Required action A | Please rewrite the paragraph of the chapter on the Boston College dispute that begins "The issue involving four lay teachers" as a short list. Keep its main facts.
Required action B | Carry on the chapter on the Boston College dispute after its final sentence, in the same style.

[Document passage]

The Loyolas and the Cabots

Chapter 22

Good Friday, 1949. The Center Log has the following entries for the day:

8:00 A.M. We have seen story on bottom front page of New York Times, and some accounts in Boston papers. They tell that Father Keleher considers the matter closed with the dismissal of the teachers. There is also a summary of yesterday’s news.

2:30 P.M. The Spring issue of From the Housetops arrives from the binders.

3:00 P.M. The Housetops is taken out to be sold on the streets. A statement is made to the Press. Some of our statements seem not to have been printed.

11:00 P.M. Cable is sent to the Pope. A copy of this cable is enclosed in the copy of From the Housetops, which is also mailed to the Pope.

The late Daily Record (tomorrow’s paper) says: “Jesuit head in Rome not to act in B.C. issue.”

The Boston Herald for Good Friday morning carried the headline: “B. C. President says Teacher Issue Closed with Dismissals.” It went on to say:

“The issue involving four lay teachers who trespassed on the field of theology with preachments of a rigorist doctrine which the Very Rev. William L. Keleher, S. J., characterized as ‘contrary to the traditional teachings of the Catholic Church’ and ‘ideas leading to bigotry and intolerance,’ is closed with their dismissal, the Boston College president emphasized last night. However, the teachers, three from Boston College and the fourth from Boston College High School, expressed confidence that their appeal to Pope Pius XII soon would bring a pronouncement that would ‘destroy the heresy of liberalism.'”

There followed a long review of the case, with the statement of the three doctrinal points on salvation, and a new release from the teachers:

“The issue which motivated us to present our charges in the first place was not a question of nice theological points only for the specialists to discuss, but the very substance of our Holy Faith.

“When we answered questions to bewildered students, it was a matter involving the salvation of souls and a profession of our faith, and any silence or evasion could be nothing less than cowardice and infidelity and betrayal of our faith.

“The side of this issue which concerns us most is the presentation in its entirety and its integrity of our Holy Faith, without which no man can be saved.

“This is not a statement of intolerance or fanaticism, but a simple statement of the Catholic faith, and when this profession cannot be made, Father Keleher’s loud pretensions of democracy are a fraud.”

‘The Herald goes on:

“In another section of their somewhat lengthy statement they commented that ‘we are very glad to inform Father Keleher that our doctrinal issue with Boston College has already been placed before His Holiness, Pope Pius XII.’

“Both Maluf and Ewaskio are well-known to the St. Benedict Center’s followers in Cambridge. This center is at 23 Arrow Street, across from St. Paul’s Catholic Church and in the heart of what frequently is called the Harvard Gold Coast. Lectures there have drawn capacity audiences on virtually every occasion.

[/Document passage]
[Listed records]

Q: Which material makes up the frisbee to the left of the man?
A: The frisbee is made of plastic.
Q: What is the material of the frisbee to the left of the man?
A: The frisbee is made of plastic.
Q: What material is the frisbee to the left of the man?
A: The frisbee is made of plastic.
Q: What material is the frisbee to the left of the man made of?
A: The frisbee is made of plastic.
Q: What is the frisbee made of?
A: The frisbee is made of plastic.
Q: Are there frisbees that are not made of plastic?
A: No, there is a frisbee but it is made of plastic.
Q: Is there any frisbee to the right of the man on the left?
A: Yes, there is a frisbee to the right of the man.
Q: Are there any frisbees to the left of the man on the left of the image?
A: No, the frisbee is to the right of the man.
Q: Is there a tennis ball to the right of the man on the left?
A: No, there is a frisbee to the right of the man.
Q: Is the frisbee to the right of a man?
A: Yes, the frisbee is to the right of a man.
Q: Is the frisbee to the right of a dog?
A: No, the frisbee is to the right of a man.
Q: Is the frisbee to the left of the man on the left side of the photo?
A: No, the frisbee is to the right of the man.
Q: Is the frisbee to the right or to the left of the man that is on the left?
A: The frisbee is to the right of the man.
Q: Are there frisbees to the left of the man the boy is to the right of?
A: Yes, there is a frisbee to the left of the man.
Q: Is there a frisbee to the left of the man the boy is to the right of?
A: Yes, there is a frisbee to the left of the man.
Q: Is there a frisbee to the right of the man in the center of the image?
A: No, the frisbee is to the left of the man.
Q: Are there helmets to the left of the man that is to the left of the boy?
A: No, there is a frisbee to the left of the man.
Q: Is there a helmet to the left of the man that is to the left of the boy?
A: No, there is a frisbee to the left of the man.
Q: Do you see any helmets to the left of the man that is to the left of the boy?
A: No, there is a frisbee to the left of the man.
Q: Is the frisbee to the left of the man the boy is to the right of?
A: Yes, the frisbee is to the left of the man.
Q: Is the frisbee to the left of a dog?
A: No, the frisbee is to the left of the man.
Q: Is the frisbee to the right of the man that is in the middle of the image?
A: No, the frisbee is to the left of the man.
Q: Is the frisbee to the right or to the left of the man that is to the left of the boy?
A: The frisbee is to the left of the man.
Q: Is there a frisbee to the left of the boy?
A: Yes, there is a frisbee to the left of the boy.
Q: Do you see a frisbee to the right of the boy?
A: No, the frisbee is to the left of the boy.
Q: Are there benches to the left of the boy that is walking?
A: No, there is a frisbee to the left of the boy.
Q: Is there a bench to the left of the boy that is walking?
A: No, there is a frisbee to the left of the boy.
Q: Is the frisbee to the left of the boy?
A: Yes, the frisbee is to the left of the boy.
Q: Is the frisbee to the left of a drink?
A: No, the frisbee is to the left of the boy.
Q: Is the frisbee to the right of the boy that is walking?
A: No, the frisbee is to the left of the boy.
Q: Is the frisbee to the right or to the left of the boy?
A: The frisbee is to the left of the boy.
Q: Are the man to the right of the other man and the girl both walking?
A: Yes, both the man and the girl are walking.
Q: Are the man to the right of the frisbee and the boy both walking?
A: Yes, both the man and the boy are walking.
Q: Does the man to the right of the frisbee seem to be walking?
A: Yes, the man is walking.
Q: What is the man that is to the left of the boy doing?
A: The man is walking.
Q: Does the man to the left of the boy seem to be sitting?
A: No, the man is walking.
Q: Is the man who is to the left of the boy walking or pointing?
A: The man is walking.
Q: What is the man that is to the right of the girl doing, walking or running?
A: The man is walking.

[/Listed records]

Answer section A |
- Boston College president the Very Rev. William L. Keleher, S. J., said last night that the issue was closed with the dismissal of four lay teachers.
- The teachers were described as having trespassed on the field of theology with preachments of a rigorist doctrine.
- Father Keleher called their ideas "contrary to the traditional teachings of the Catholic Church" and "ideas leading to bigotry and intolerance."
- Three of the teachers were from Boston College and the fourth was from Boston College High School.
- The teachers expressed confidence that their appeal to Pope Pius XII would soon bring a pronouncement that would "destroy the heresy of liberalism."

Answer section B |
“Those who have attended lectures at the Center have called them extremely interesting sessions, but with a strong emphasis on a rigorist doctrine. At the Center last night, Father Feeney sent word through Walsh, one of the teachers, that he had no comment on the developments at Boston College. Asked by a newsman it he was a protégé of Father Feeney, Walsh replied: ‘I am a friend of Father Feeney.’

“Father Feeney probably is better known as the author of several Catholic books, one of which, Fish on Friday was a best seller in 1943.

“Maluf said one of his uncles, the Rev. Theodorus Maluf, is a Lebanese bishop. Two cousins, Joseph Maluf and Ecclemandos Maluf, are Eastern rite bishops in Lebanon, he said.

“Ewaskio became a Catholic two years ago. He received a master of science degree from Harvard in 1943.”

We were very busy on Good Friday morning. The newspapers were telephoning, and messages were pouring in. We eventually came to have requests for news of the controversy, or comment upon it, from almost every part of the world. We had letters from Europe, Asia, Africa, India, South America, Central America, Alaska, China, Japan. Where, we asked ourselves, was that hypothetical savage living on a desert island, who had never heard of the Faith? The press and the radio seemed to be able to reach every corner of the universe. And no matter how hard those in power tried to cloud and confuse the issue by raising against us the charge of insubordination and discipline, the people seemed never for a moment to be deceived, at this time. They knew the issue was doctrine, and they asked for an answer, a reaffirmation. We were certain, in the beginning, so serious a matter was it, that millions and millions of people would not long be kept in confusion. Our optimism was misplaced. The Catholic press to the contrary, no trustworthy answer has even as yet been given. It is this tragic condition that gives us so much concern for the souls of those in authority, whose responsibility is a very heavy one.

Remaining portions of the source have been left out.